Goes to my point about calibration - sounds like your scale is reading 120.20 for some, 120.00 for others, so likely they are different from each other in weight, but without accurately calibrating the scale, there is no reason to believe those numbers are absolute "true" weights, that someone else would also get on their calibrated scale.
But, if you have access to buddy or whomever with a calibrated scale, can make or use your own things as a "calibration weight" - what their scale says it weighs is likely the "true" weight. I had reason to do some dust sampling at work some years ago - draw air through a filter - weigh filter before and then after the sampling - the lab quality Mettler scale had to be sent to NIST for calibration first - I think it went to .0001 grams accuracy, possibly even to the fifth digit - even in very dusty work environment, not much to weigh on a 1" square filter!!!
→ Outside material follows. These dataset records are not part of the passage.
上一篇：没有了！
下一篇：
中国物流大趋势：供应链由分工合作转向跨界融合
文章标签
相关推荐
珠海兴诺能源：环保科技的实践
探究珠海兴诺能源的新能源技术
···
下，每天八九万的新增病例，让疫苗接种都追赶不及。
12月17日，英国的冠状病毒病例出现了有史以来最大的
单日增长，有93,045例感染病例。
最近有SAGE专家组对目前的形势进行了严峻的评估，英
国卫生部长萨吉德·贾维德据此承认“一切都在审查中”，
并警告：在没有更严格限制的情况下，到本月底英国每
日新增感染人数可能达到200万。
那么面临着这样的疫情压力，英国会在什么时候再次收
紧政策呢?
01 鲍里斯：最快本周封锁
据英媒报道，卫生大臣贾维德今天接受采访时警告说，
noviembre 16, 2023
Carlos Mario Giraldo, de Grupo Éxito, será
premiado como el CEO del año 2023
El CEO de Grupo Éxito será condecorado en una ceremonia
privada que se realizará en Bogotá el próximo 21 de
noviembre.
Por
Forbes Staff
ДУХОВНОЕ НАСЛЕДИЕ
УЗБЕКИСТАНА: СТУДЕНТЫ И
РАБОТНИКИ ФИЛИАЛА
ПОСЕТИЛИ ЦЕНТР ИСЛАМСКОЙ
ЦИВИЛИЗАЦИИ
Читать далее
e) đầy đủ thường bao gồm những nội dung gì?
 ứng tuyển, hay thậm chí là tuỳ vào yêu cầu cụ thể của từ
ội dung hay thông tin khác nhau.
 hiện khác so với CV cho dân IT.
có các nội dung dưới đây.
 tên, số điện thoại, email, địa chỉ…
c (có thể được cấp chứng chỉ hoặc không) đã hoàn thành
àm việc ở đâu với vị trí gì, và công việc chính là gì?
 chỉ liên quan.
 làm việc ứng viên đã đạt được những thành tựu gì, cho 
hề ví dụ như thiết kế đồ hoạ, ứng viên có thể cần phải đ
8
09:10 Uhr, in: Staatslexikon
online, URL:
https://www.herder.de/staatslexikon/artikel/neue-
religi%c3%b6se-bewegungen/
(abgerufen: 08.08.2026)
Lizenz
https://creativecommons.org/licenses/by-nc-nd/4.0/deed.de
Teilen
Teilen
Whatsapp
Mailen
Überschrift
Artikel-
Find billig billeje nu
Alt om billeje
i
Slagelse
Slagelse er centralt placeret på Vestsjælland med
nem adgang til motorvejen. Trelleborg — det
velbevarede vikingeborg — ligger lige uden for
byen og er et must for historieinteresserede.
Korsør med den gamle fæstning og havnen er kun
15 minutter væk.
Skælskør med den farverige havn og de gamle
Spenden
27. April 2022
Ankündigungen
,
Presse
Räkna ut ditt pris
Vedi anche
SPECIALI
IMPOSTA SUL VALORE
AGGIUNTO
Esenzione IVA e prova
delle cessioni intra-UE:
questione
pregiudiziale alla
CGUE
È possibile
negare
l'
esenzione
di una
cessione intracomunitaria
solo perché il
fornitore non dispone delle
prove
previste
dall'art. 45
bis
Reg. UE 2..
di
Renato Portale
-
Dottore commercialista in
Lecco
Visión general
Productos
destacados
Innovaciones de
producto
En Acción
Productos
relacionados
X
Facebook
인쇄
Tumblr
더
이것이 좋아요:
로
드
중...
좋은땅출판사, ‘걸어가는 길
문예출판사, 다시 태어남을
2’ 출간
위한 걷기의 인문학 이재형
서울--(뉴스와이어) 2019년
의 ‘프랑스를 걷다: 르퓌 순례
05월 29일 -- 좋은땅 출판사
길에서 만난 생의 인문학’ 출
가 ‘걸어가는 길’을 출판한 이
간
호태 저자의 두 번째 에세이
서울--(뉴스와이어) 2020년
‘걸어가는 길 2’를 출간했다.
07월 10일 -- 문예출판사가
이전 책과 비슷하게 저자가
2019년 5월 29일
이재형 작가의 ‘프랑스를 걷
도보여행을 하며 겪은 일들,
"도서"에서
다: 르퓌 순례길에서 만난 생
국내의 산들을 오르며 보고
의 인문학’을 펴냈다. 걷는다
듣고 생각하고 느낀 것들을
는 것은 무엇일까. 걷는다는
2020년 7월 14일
Lab would weigh and label new filter cassettes - sampling people would use some of those cassettes - different people would receive the used cassettes and also include some never used ones - back to lab - the "blanks" were to discover how correct or how accurate was their ability to weigh things - they did not know which were the same as they weighed before and which may have contaminate on the filter - the blanks needed to be come back with identical weights correct, in order to accept any of other numbers that they reported - else had to reject whole batch and redo whole commotion again. Getting a "number" was useless - had to know it was an "accurate" and "correct" number, that could be replicated, if necessary.